Much fun has been made of former Illinois Governor Rod Blagojevich and his recent conviction on corruption and conspiracy charges. Illinois has been mocked as the land of jailed governors, and why not? It's had its fair share no doubt. And the laughing is good. If we couldn't laugh, what would be the alternative? Yeah, better to laugh.
But the tragic consequences of illicit behavior are often obscured over time. They always start very close to home. We sometimes forget that there are real people involved when leaders fail.

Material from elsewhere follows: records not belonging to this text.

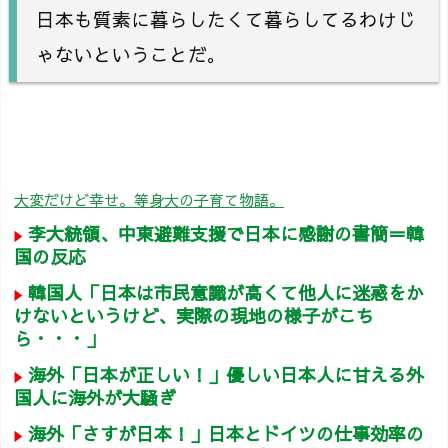
日本も質素に暮らしたくて暮らしてるわけじ
ゃないということだ。
大変だけど幸せ。等身大の子育て物語。
李大統領、中東避難支援で日本に感謝の書簡＝韓
国の反応
韓国人「日本は市民意識が高くて他人に迷惑をか
けないというけど、実際の現地の様子がこち
ら・・・」
海外「日本が正しい！」優しい日本人に甘える外
国人に海外が大騒ぎ
海外「さすが日本！」日本とドイツの仕事効率の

The governor before Blagojevich, George Ryan, went to jail too. He's been incarcerated since 2007 and is scheduled to be released in 2013.
He and his wife Lura Lynn were married for fifty-five years and were together for sixty-three. She told Michael Sneed of the Chicago Sun-Times that she met George for the first time in their freshman high school English class in Kankakee, Illinois.
"I knew when I saw him that he would be my husband," she said. "And I will never forget the time he took a bus to visit me. I lived a long way out of town. And our parting kiss took so long George missed the bus and had to walk five miles back to town."
When her husband was convicted she told Sneed, "I haven't cried, and I'm not going to now. It's the way George and I have always handled things. I just have to believe he will come home."
The longest she had been away from her husband in all those years, Sneed writes, was ten months when he served in Korea. Now she waited by the phone each night for a call from her husband who was away from her in jail.
Shortly after Ryan was locked up, cancer was discovered in one of Lura Lynn's lungs. The governor was jailed in Terre Haute, Indiana as she fought for her life in Kankakee for almost four years. He petitioned the court for early release to be with her, but was denied.
She died in June.
I can't imagine the anguish in his tortured soul, the retching in his mind...and how lonely she must have been as she battled without him into the night.
In the final months of her life, a compassionate prison warden arranged for several trips to Kankakee for Ryan so he could visit with his deteriorating wife. He was at her bedside when she was removed form the ventilator and died. He was there, but she was so heavily sedated that she didn't know it.
And then he went back to jail.
We don't often enough see the big picture of what our actions today may produce in time. We don't ponder how they might affect ourselves and others. We are so often caught up in our tiny world and the expediency of a moment.
Power corrupts and absolute power corrupts absolutely. But power doesn't negate sorrow. Title doesn't negate suffering. Leaders sometimes think they are immune. They are not. Human tragedy seeks us all, and if we open the door, it will welcome itself.
Lift your eyes off of the moment and set them on the long view, onto that thing that really does matter most. Let your choices be guided by it.
Lura Lynn died. She died without George ever coming home.